- **What this task involves**
Answer these questions using the Priceloop interview transcript:
(a) Which company did Richard Schwenke co-found, and in what year did he sell it?
(b) What uplift did the pricing work at that company achieve?
(c) What kind of solution does the transcript name as Priceloop's overall goal?

- **Passage provided**

## Begin

Dat: Then I was talking to a few friends. One idea was “Okay, maybe you go back to Vietnam.” I'm not from Vietnam, I'm from Germany, but maybe go to Vietnam and go to a consultancy, because the tech is really strong there, and maybe an idea grows out of this (20:26)

Dat: But luckily my current co-founder, Dr. Richard Schwenke approached me. We left at the same time from our companies. Richard co-founded Contorion, which is an ecommerce for tooling. He co-founded that company, he was the managing director, but he sold the company in 2017. And he wanted to create another company, again. He's also not that old, and he still really wanted to create a company from scratch. (20:48)

Dat: Because if you're too old, it can be very, very tiring, in a startup to create something from scratch again. He approached me with his idea of pricing because he created a data science team at Contorion already. They implemented a pricing algorithm. They've been dealing with pricing for three years already, and they had an uplift of 25% with the things they've been doing. (21:28)

Dat: They did a lot of A/B testing to find the right calibration, hyper parameters for the machine learning models, and so on. It's a nice idea — I had pricing at university. When you're doing operation research, you also will focus on revenue management or dynamic programming. It has a lot to do with pricing. Pricing is a decision that you need to do in a control theory. (22:00)

Dat: I was like, “Yeah, that sounds like a good idea.” He was looking for a technical co-founder. And I was looking for a business co-founder. So, it was a really good combination of us two. We had a discussion around August. And then it was clear, “Okay, I'm going to resign from the company.” And he was also “Yeah, okay, I'm gonna leave in October as well”. We left at end of September, both at the same time. And now we started Priceloop. So, Priceloop is my new venture together with Richard. And our goal is to disrupt the pricing industry. (22:26)

Dat: As far as you know, there's many AI software systems out there, also for pricing. Most of these pricing servers are actually more closed solutions. You get the data from your client, and then you put it into your system – maybe you have a login – and it's probably hosted on some cloud provider, and then you give out the price. (23:19)

Dat: That's what most of the services do: you give the data, and then you get the labels and so on. But what we want to do is, we want to create a pricing framework or library at the end. We want to give data science teams, pricing teams a pricing framework. So that people like you, maybe OLX, will use us in the future. (23:53)

Dat: It's so easy to create your own pricing strategies. Then, of course, we have commercial solutions on top of that, which we also will offer this to other customers. Because if they like to use our framework — we are a company — we also need to finance ourselves in some way. But the overall goal is actually to create a whitebox solution. (24:20)

Dat: We don't want to take away the pricing manager. We don't want to tell them “Hey, if you're going to use this, you don't need to hire a pricing manager or you can fire the pricing manager.” No, we want to give them a frame of a tool. So that they can make better decisions with their pricing teams. And pricing is a core component of many, many companies. And that shouldn't be a blackbox solution. That's where I am so far. It's a nice, interesting ride. (24:52)

## End

- **Data records**
## Begin

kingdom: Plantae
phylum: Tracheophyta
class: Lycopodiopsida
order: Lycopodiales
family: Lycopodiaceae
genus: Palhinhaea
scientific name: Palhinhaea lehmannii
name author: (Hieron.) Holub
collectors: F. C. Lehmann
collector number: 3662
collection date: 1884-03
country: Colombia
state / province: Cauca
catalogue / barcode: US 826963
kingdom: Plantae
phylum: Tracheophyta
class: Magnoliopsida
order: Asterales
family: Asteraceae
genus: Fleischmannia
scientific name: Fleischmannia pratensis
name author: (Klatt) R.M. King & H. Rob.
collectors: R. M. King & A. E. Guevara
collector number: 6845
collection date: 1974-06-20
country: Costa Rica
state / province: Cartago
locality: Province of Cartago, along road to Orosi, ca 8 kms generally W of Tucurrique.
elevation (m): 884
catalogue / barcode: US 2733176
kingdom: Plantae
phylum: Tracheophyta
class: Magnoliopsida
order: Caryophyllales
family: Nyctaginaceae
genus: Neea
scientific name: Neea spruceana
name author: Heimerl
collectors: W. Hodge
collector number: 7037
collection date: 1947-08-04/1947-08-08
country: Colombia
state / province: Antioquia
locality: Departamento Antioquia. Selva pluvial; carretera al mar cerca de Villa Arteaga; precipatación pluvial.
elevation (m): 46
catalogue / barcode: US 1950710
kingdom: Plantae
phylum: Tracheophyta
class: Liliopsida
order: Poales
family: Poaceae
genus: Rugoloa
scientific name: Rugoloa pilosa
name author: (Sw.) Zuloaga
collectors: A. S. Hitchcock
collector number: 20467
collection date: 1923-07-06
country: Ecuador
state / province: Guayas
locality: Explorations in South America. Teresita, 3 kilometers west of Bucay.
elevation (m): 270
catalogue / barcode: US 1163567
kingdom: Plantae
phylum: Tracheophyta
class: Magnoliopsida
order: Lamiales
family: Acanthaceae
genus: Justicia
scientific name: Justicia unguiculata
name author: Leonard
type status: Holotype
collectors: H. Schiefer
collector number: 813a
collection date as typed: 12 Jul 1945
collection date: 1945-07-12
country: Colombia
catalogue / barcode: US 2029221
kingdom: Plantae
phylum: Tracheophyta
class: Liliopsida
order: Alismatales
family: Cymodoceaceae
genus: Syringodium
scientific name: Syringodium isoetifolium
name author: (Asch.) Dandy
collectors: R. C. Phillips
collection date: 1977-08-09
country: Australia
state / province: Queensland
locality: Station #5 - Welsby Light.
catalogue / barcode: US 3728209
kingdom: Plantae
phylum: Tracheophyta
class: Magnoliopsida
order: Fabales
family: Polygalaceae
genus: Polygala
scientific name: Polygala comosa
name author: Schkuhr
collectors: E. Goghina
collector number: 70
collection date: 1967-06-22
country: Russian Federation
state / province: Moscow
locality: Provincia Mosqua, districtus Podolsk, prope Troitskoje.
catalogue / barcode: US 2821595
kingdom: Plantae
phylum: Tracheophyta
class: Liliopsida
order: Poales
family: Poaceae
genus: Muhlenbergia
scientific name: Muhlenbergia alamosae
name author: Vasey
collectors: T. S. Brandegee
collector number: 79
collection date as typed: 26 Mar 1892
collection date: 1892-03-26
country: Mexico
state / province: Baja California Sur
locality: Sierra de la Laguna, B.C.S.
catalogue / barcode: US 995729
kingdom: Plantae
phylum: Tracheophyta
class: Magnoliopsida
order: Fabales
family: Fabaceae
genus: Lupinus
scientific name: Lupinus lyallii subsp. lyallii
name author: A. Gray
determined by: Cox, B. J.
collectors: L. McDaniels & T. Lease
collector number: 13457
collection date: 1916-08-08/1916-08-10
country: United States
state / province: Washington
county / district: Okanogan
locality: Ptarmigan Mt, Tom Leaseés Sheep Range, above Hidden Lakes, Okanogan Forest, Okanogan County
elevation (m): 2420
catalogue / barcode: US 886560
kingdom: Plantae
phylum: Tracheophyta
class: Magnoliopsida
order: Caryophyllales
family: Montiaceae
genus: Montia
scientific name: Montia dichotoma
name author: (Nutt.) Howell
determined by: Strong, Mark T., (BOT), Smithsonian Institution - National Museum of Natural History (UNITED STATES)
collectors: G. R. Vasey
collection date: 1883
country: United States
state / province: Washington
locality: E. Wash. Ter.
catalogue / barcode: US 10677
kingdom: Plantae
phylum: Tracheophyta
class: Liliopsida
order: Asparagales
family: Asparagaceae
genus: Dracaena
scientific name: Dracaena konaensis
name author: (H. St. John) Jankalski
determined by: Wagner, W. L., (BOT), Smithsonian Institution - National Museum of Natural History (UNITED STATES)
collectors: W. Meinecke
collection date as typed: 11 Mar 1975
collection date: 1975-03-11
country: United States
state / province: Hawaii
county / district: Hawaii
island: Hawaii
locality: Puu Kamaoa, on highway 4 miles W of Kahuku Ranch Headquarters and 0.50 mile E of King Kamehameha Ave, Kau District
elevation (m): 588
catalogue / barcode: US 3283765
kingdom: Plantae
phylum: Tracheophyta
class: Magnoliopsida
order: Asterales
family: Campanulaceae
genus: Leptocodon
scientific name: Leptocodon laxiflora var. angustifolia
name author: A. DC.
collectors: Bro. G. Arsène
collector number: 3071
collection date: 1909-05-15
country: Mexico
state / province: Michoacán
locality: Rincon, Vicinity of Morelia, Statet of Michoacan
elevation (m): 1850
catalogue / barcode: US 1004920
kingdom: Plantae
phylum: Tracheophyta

## End

- **Reply to the task**
(a) Contorion, sold in 2017.
(b) An uplift of 25%.
(c) A whitebox solution.